* Your assignment
The pictures are to be omitted when the entries are reproduced exactly.

* Supplied entries
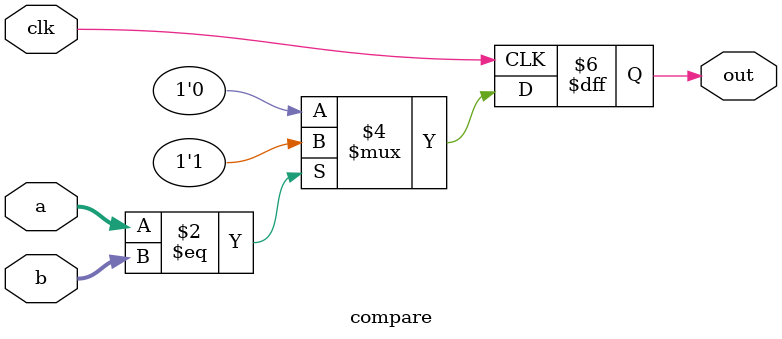
<source format=v>
module compare(a,b,out,clk);


input [5:0]a,b;
input clk;
output reg out;



always @(posedge clk)
begin

    if(a==b)
        out = 1;
        
    else 
        out =0;

end

endmodule

</source>
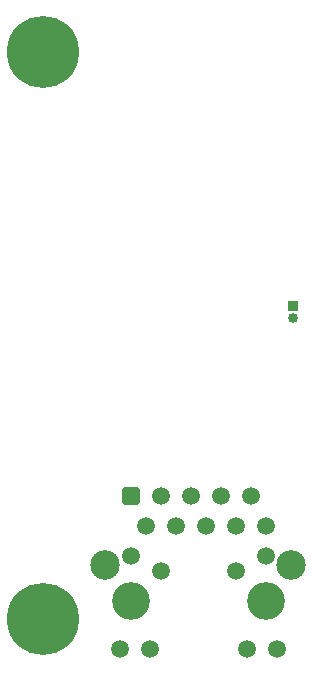
<source format=gbr>
G04 #@! TF.GenerationSoftware,KiCad,Pcbnew,(5.99.0-10539-g7356f9568d)*
G04 #@! TF.CreationDate,2021-06-02T15:47:54+01:00*
G04 #@! TF.ProjectId,CM4IOv5,434d3449-4f76-4352-9e6b-696361645f70,rev?*
G04 #@! TF.SameCoordinates,Original*
G04 #@! TF.FileFunction,Soldermask,Bot*
G04 #@! TF.FilePolarity,Negative*
%FSLAX46Y46*%
G04 Gerber Fmt 4.6, Leading zero omitted, Abs format (unit mm)*
G04 Created by KiCad (PCBNEW (5.99.0-10539-g7356f9568d)) date 2021-06-02 15:47:54*
%MOMM*%
%LPD*%
G01*
G04 APERTURE LIST*
G04 Aperture macros list*
%AMRoundRect*
0 Rectangle with rounded corners*
0 $1 Rounding radius*
0 $2 $3 $4 $5 $6 $7 $8 $9 X,Y pos of 4 corners*
0 Add a 4 corners polygon primitive as box body*
4,1,4,$2,$3,$4,$5,$6,$7,$8,$9,$2,$3,0*
0 Add four circle primitives for the rounded corners*
1,1,$1+$1,$2,$3*
1,1,$1+$1,$4,$5*
1,1,$1+$1,$6,$7*
1,1,$1+$1,$8,$9*
0 Add four rect primitives between the rounded corners*
20,1,$1+$1,$2,$3,$4,$5,0*
20,1,$1+$1,$4,$5,$6,$7,0*
20,1,$1+$1,$6,$7,$8,$9,0*
20,1,$1+$1,$8,$9,$2,$3,0*%
G04 Aperture macros list end*
%ADD10C,6.100000*%
%ADD11R,0.850000X0.850000*%
%ADD12O,0.850000X0.850000*%
%ADD13C,3.200000*%
%ADD14RoundRect,0.250500X-0.499500X-0.499500X0.499500X-0.499500X0.499500X0.499500X-0.499500X0.499500X0*%
%ADD15C,1.500000*%
%ADD16C,2.500000*%
G04 APERTURE END LIST*
D10*
X103100000Y-126900000D03*
X103100000Y-78900000D03*
D11*
X124200000Y-100400000D03*
D12*
X124200000Y-101400000D03*
D13*
X110485000Y-125387500D03*
X121915000Y-125387500D03*
D14*
X110485000Y-116497500D03*
D15*
X111755000Y-119037500D03*
X113025000Y-116497500D03*
X114295000Y-119037500D03*
X115565000Y-116497500D03*
X116835000Y-119037500D03*
X118105000Y-116497500D03*
X119375000Y-119037500D03*
X120645000Y-116497500D03*
X121915000Y-119037500D03*
X110485000Y-121557500D03*
X113025000Y-122827500D03*
X119375000Y-122827500D03*
X121915000Y-121557500D03*
X109570000Y-129447500D03*
X112110000Y-129447500D03*
X120290000Y-129447500D03*
X122830000Y-129447500D03*
D16*
X108325000Y-122337500D03*
X124075000Y-122337500D03*
M02*

</source>
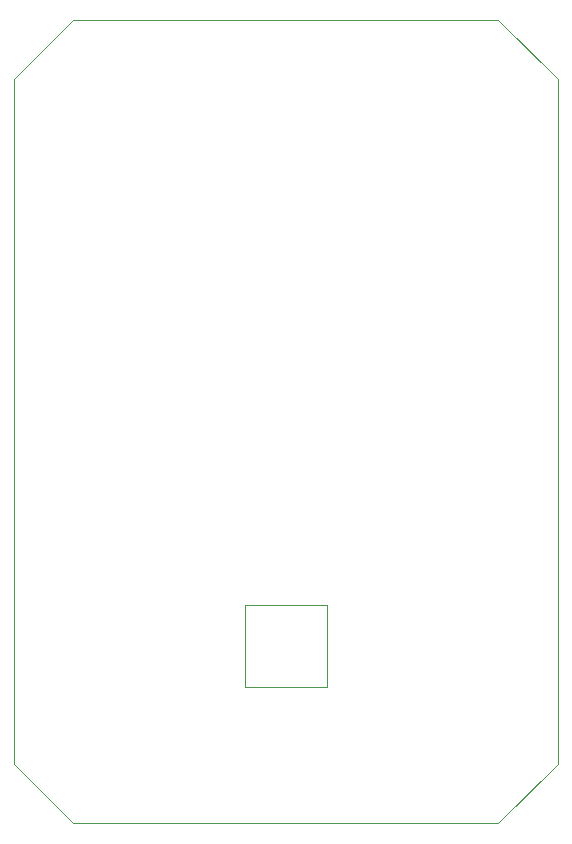
<source format=gbr>
G04 #@! TF.FileFunction,Profile,NP*
%FSLAX46Y46*%
G04 Gerber Fmt 4.6, Leading zero omitted, Abs format (unit mm)*
G04 Created by KiCad (PCBNEW 4.0.5) date 02/22/18 20:10:39*
%MOMM*%
%LPD*%
G01*
G04 APERTURE LIST*
%ADD10C,0.100000*%
G04 APERTURE END LIST*
D10*
X99000000Y-37000000D02*
X94000000Y-42000000D01*
X140000000Y-42000000D02*
X135000000Y-37000000D01*
X99000000Y-105000000D02*
X94000000Y-100000000D01*
X135000000Y-105000000D02*
X140000000Y-100000000D01*
X140000000Y-100000000D02*
X140000000Y-42000000D01*
X94000000Y-42000000D02*
X94000000Y-100000000D01*
X135000000Y-37000000D02*
X99000000Y-37000000D01*
X99000000Y-105000000D02*
X135000000Y-105000000D01*
X120500000Y-93500000D02*
X120500000Y-86500000D01*
X113500000Y-93500000D02*
X120500000Y-93500000D01*
X113500000Y-86500000D02*
X113500000Y-93500000D01*
X113500000Y-86500000D02*
X120500000Y-86500000D01*
M02*

</source>
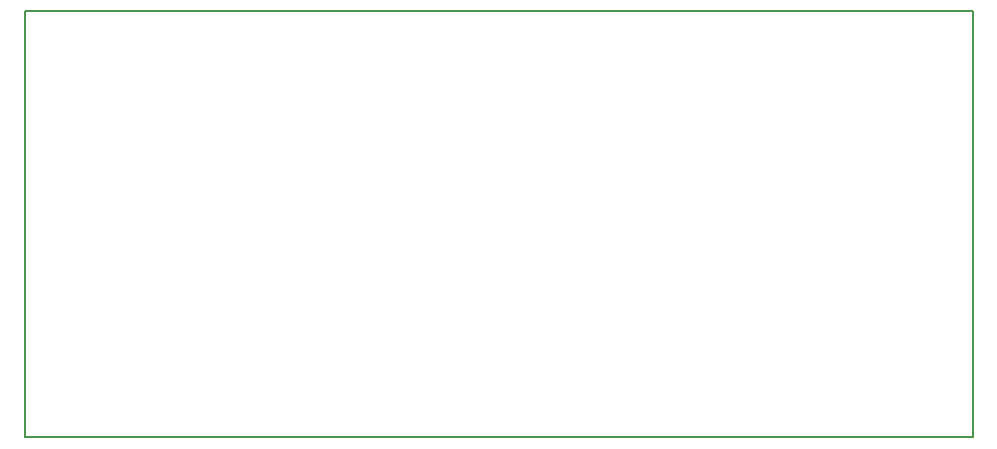
<source format=gko>
G04 #@! TF.FileFunction,Profile,NP*
%FSLAX46Y46*%
G04 Gerber Fmt 4.6, Leading zero omitted, Abs format (unit mm)*
G04 Created by KiCad (PCBNEW 4.0.1-3.201512221402+6198~38~ubuntu14.04.1-stable) date Sat 13 Aug 2016 09:47:32 AM PDT*
%MOMM*%
G01*
G04 APERTURE LIST*
%ADD10C,0.100000*%
%ADD11C,0.150000*%
G04 APERTURE END LIST*
D10*
D11*
X98044000Y-77216000D02*
X178308000Y-77216000D01*
X98044000Y-113284000D02*
X98044000Y-77216000D01*
X178308000Y-113284000D02*
X98044000Y-113284000D01*
X178308000Y-77216000D02*
X178308000Y-113284000D01*
M02*

</source>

* Your solution
<source format=v>
module compare(a,b,out,clk);


input [5:0]a,b;
input clk;
output reg out;



always @(posedge clk)
begin

    if(a==b)
        out = 1;
        
    else 
        out =0;

end

endmodule

</source>
<source format=gbr>
G04 #@! TF.GenerationSoftware,KiCad,Pcbnew,(5.99.0-10539-g7356f9568d)*
G04 #@! TF.CreationDate,2021-06-02T15:47:54+01:00*
G04 #@! TF.ProjectId,CM4IOv5,434d3449-4f76-4352-9e6b-696361645f70,rev?*
G04 #@! TF.SameCoordinates,Original*
G04 #@! TF.FileFunction,Soldermask,Bot*
G04 #@! TF.FilePolarity,Negative*
%FSLAX46Y46*%
G04 Gerber Fmt 4.6, Leading zero omitted, Abs format (unit mm)*
G04 Created by KiCad (PCBNEW (5.99.0-10539-g7356f9568d)) date 2021-06-02 15:47:54*
%MOMM*%
%LPD*%
G01*
G04 APERTURE LIST*
G04 Aperture macros list*
%AMRoundRect*
0 Rectangle with rounded corners*
0 $1 Rounding radius*
0 $2 $3 $4 $5 $6 $7 $8 $9 X,Y pos of 4 corners*
0 Add a 4 corners polygon primitive as box body*
4,1,4,$2,$3,$4,$5,$6,$7,$8,$9,$2,$3,0*
0 Add four circle primitives for the rounded corners*
1,1,$1+$1,$2,$3*
1,1,$1+$1,$4,$5*
1,1,$1+$1,$6,$7*
1,1,$1+$1,$8,$9*
0 Add four rect primitives between the rounded corners*
20,1,$1+$1,$2,$3,$4,$5,0*
20,1,$1+$1,$4,$5,$6,$7,0*
20,1,$1+$1,$6,$7,$8,$9,0*
20,1,$1+$1,$8,$9,$2,$3,0*%
G04 Aperture macros list end*
%ADD10C,6.100000*%
%ADD11R,0.850000X0.850000*%
%ADD12O,0.850000X0.850000*%
%ADD13C,3.200000*%
%ADD14RoundRect,0.250500X-0.499500X-0.499500X0.499500X-0.499500X0.499500X0.499500X-0.499500X0.499500X0*%
%ADD15C,1.500000*%
%ADD16C,2.500000*%
G04 APERTURE END LIST*
D10*
X103100000Y-126900000D03*
X103100000Y-78900000D03*
D11*
X124200000Y-100400000D03*
D12*
X124200000Y-101400000D03*
D13*
X110485000Y-125387500D03*
X121915000Y-125387500D03*
D14*
X110485000Y-116497500D03*
D15*
X111755000Y-119037500D03*
X113025000Y-116497500D03*
X114295000Y-119037500D03*
X115565000Y-116497500D03*
X116835000Y-119037500D03*
X118105000Y-116497500D03*
X119375000Y-119037500D03*
X120645000Y-116497500D03*
X121915000Y-119037500D03*
X110485000Y-121557500D03*
X113025000Y-122827500D03*
X119375000Y-122827500D03*
X121915000Y-121557500D03*
X109570000Y-129447500D03*
X112110000Y-129447500D03*
X120290000Y-129447500D03*
X122830000Y-129447500D03*
D16*
X108325000Y-122337500D03*
X124075000Y-122337500D03*
M02*

</source>
<source format=gbr>
G04 #@! TF.FileFunction,Profile,NP*
%FSLAX46Y46*%
G04 Gerber Fmt 4.6, Leading zero omitted, Abs format (unit mm)*
G04 Created by KiCad (PCBNEW 4.0.5) date 02/22/18 20:10:39*
%MOMM*%
%LPD*%
G01*
G04 APERTURE LIST*
%ADD10C,0.100000*%
G04 APERTURE END LIST*
D10*
X99000000Y-37000000D02*
X94000000Y-42000000D01*
X140000000Y-42000000D02*
X135000000Y-37000000D01*
X99000000Y-105000000D02*
X94000000Y-100000000D01*
X135000000Y-105000000D02*
X140000000Y-100000000D01*
X140000000Y-100000000D02*
X140000000Y-42000000D01*
X94000000Y-42000000D02*
X94000000Y-100000000D01*
X135000000Y-37000000D02*
X99000000Y-37000000D01*
X99000000Y-105000000D02*
X135000000Y-105000000D01*
X120500000Y-93500000D02*
X120500000Y-86500000D01*
X113500000Y-93500000D02*
X120500000Y-93500000D01*
X113500000Y-86500000D02*
X113500000Y-93500000D01*
X113500000Y-86500000D02*
X120500000Y-86500000D01*
M02*

</source>
<source format=gko>
G04 #@! TF.FileFunction,Profile,NP*
%FSLAX46Y46*%
G04 Gerber Fmt 4.6, Leading zero omitted, Abs format (unit mm)*
G04 Created by KiCad (PCBNEW 4.0.1-3.201512221402+6198~38~ubuntu14.04.1-stable) date Sat 13 Aug 2016 09:47:32 AM PDT*
%MOMM*%
G01*
G04 APERTURE LIST*
%ADD10C,0.100000*%
%ADD11C,0.150000*%
G04 APERTURE END LIST*
D10*
D11*
X98044000Y-77216000D02*
X178308000Y-77216000D01*
X98044000Y-113284000D02*
X98044000Y-77216000D01*
X178308000Y-113284000D02*
X98044000Y-113284000D01*
X178308000Y-77216000D02*
X178308000Y-113284000D01*
M02*

</source>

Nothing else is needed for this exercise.